Copy out all lines in the material below that contain the string "hand".

*** Records provided ***

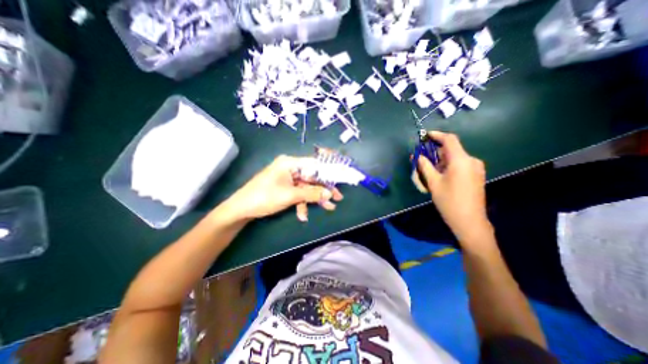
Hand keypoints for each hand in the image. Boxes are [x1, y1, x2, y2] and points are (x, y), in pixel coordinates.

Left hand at [223, 153, 343, 221]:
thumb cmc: (264, 197)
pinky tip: (303, 215)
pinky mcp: (285, 187)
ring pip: (307, 187)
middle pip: (312, 177)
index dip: (329, 170)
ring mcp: (287, 178)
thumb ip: (311, 193)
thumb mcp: (290, 196)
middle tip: (337, 197)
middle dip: (324, 189)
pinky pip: (298, 193)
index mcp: (290, 163)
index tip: (341, 178)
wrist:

*** End of Records provided ***

Solved exercise:
Hand keypoints for each hand in the image. Boxes are [x1, y1, x2, y2] and points are (x, y), in pixel coordinates.
Left hand at [223, 153, 343, 221]:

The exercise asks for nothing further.